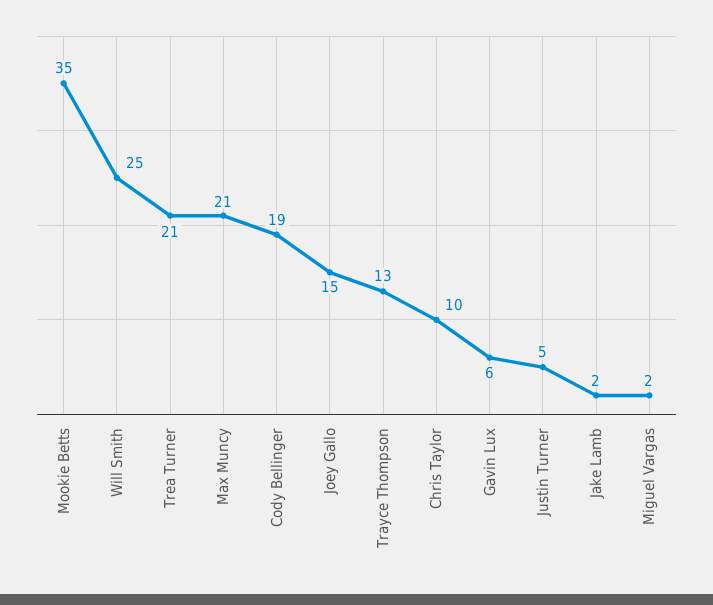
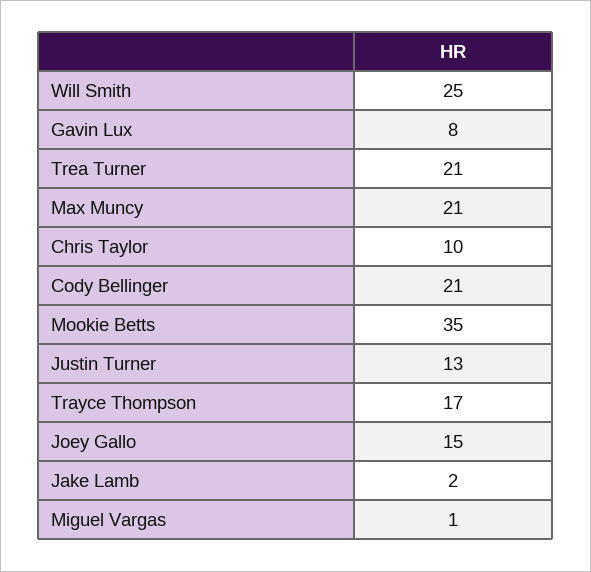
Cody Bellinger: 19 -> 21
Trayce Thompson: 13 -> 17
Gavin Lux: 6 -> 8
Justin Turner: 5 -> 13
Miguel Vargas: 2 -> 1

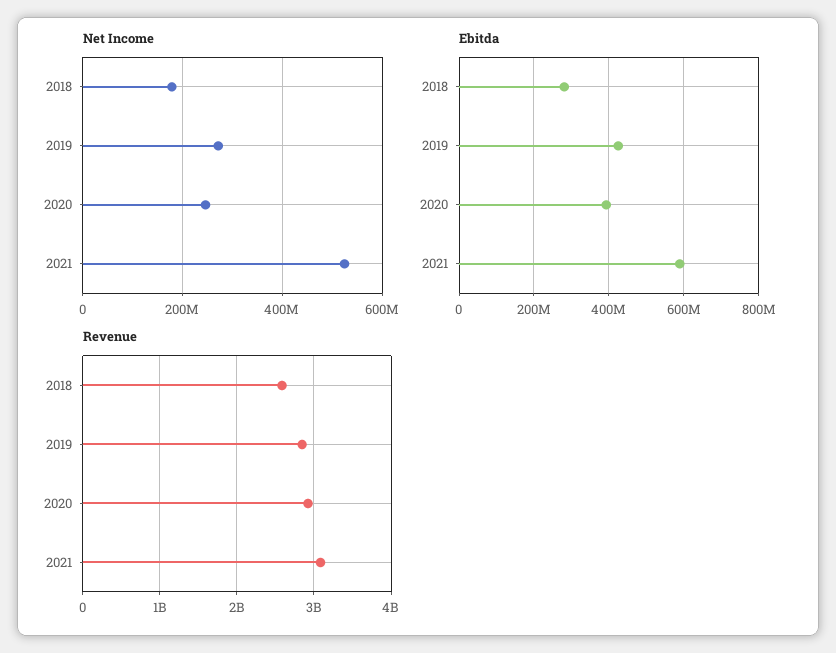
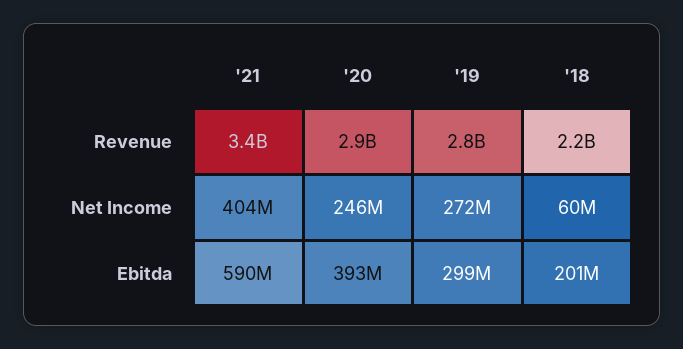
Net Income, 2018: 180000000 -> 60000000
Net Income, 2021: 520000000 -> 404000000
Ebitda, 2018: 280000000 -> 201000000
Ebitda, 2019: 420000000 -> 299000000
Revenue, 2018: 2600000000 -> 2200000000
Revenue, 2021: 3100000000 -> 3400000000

TASK INSTRUCTIONS -
The assignment is to restate, word for word, each line from the one containing "Revenue, 2018: 2600000000 -> 2200000000" through the final line of the material above.

ANSWER TO THE PROBLEM -
Revenue, 2018: 2600000000 -> 2200000000
Revenue, 2021: 3100000000 -> 3400000000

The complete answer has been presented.